We can easily see that fractions are nice things: numerator and denominator can be separately raised to power: ${{\left(\frac{{2}}{{5}}\right)}}^{{3}}=\frac{{{{2}}^{{3}}}}{{{{5}}^{{3}}}}=\frac{{8}}{{125}}$.

Now, we just divide fractions (and write 1 as $\frac{{1}}{{1}}$):

$\frac{{1}}{{{{\left(\frac{{2}}{{5}}\right)}}^{{3}}}}=\frac{{1}}{{\frac{{8}}{{125}}}}=\frac{{\frac{{\color{blue}{{{1}}}}}{{\color{red}{{{1}}}}}}}{{\frac{{\color{red}{{{8}}}}}{{\color{blue}{{{125}}}}}}}=\frac{{{1}\cdot{125}}}{{{1}\cdot{8}}}=\frac{{125}}{{8}}$.

Another way of evaluating it is to notice that $\frac{{1}}{{\frac{{8}}{{125}}}}$ is reciprocal of $\frac{{8}}{{125}}$, and reciprocal is just number that is turned "upside down": $\frac{{125}}{{8}}$.

Answer: $\frac{{125}}{{8}}={15}\frac{{5}}{{8}}$.

From the last example, we have following important result:

${\color{red}{{{{\left(\frac{{a}}{{b}}\right)}}^{{-{n}}}={{\left(\frac{{b}}{{a}}\right)}}^{{n}}}}}$

Now, take pen and paper and solve following problems.

Exercise 1. Find ${{3}}^{{-{2}}}$.

${{3}}^{{-{2}}}=\frac{{1}}{{{{3}}^{{2}}}}=\frac{{1}}{{9}}$.

Answer: $\frac{{1}}{{9}}$.

Next example.

Exercise 2. Find ${{1}}^{{-{15}}}$.

$\frac{{1}}{{{{1}}^{{-{15}}}}}=\frac{{1}}{{{{1}}^{{15}}}}=\frac{{1}}{{1}}={1}$.

Next exercise.

Exercise 3. Find ${{\left(-{3}\right)}}^{{-{3}}}$.

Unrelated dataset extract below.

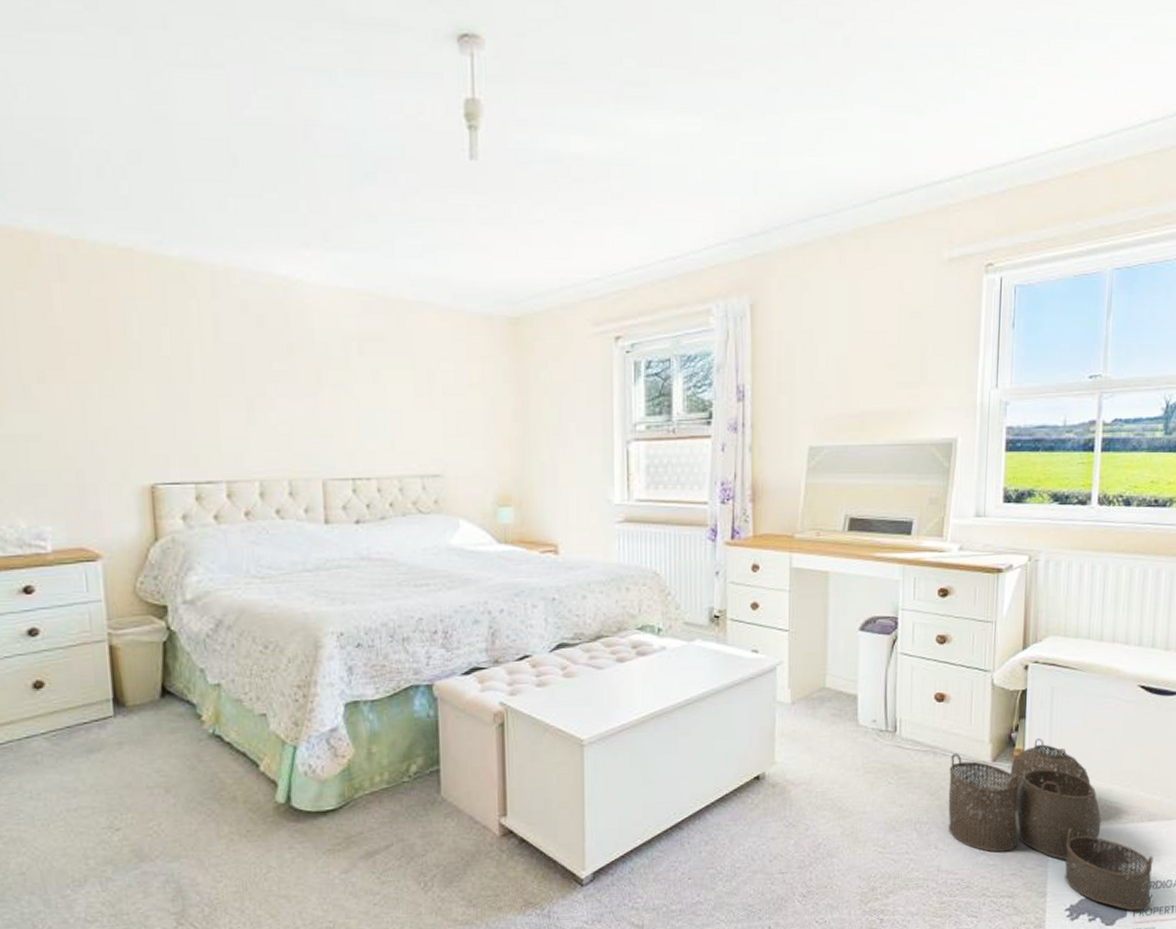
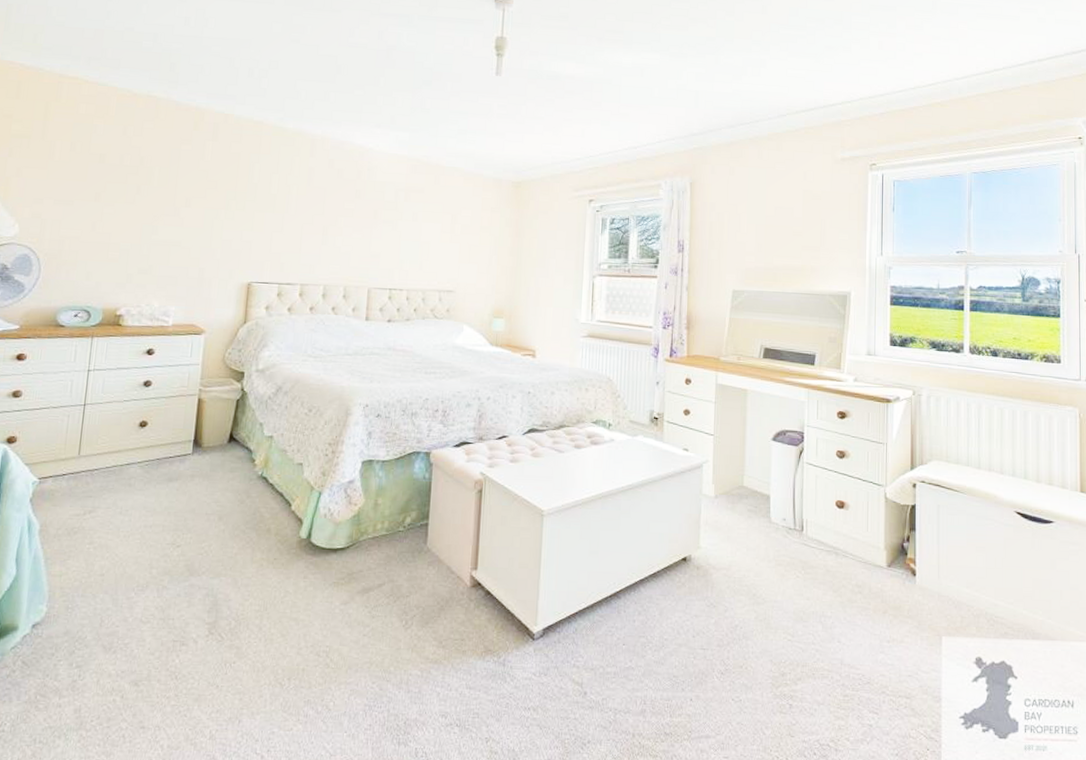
woven basket: present [948,739,1153,911] -> none [849,550,1040,726]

${{\left(-{3}\right)}}^{{-{3}}}=\frac{{1}}{{{{\left(-{3}\right)}}^{{3}}}}=\frac{{1}}{{-{27}}}=-\frac{{1}}{{27}}$.

Answer: $-\frac{{1}}{{27}}$.

Next exercise.

Exercise 4. Find ${{\left(\frac{{3}}{{2}}\right)}}^{{-{4}}}$.

Get rid of negative exponent: ${{\left(\frac{{3}}{{2}}\right)}}^{{-{4}}}=\frac{{1}}{{{{\left(\frac{{3}}{{2}}\right)}}^{{4}}}}$.

Now, get rid of positive exponent: ${{\left(\frac{{3}}{{2}}\right)}}^{{4}}=\frac{{{{3}}^{{4}}}}{{{{2}}^{{4}}}}=\frac{{81}}{{16}}$.

Last step: $\frac{{1}}{{{{\left(\frac{{3}}{{2}}\right)}}^{{4}}}}=\frac{{1}}{{\frac{{81}}{{16}}}}=\frac{{16}}{{81}}$.

Answer: $\frac{{16}}{{81}}$.

Last exercise.

Exercise 5. Find ${{\left(-\frac{{3}}{{7}}\right)}}^{{-{3}}}$.

Get rid of negative exponent: ${{\left(-\frac{{3}}{{7}}\right)}}^{{-{3}}}=\frac{{1}}{{{{\left(-\frac{{3}}{{7}}\right)}}^{{3}}}}$.

Now, get rid of positive exponent: ${{\left(-\frac{{3}}{{7}}\right)}}^{{{3}}}=\frac{{{{\left(-{3}\right)}}^{{3}}}}{{{{7}}^{{3}}}}=\frac{{27}}{{343}}$.

Last step: $\frac{{1}}{{{{\left(-\frac{{3}}{{7}}\right)}}^{{3}}}}=\frac{{1}}{{-\frac{{27}}{{343}}}}=-\frac{{343}}{{27}}$.

Answer: $-\frac{{343}}{{27}}=-{12}\frac{{19}}{{27}}$.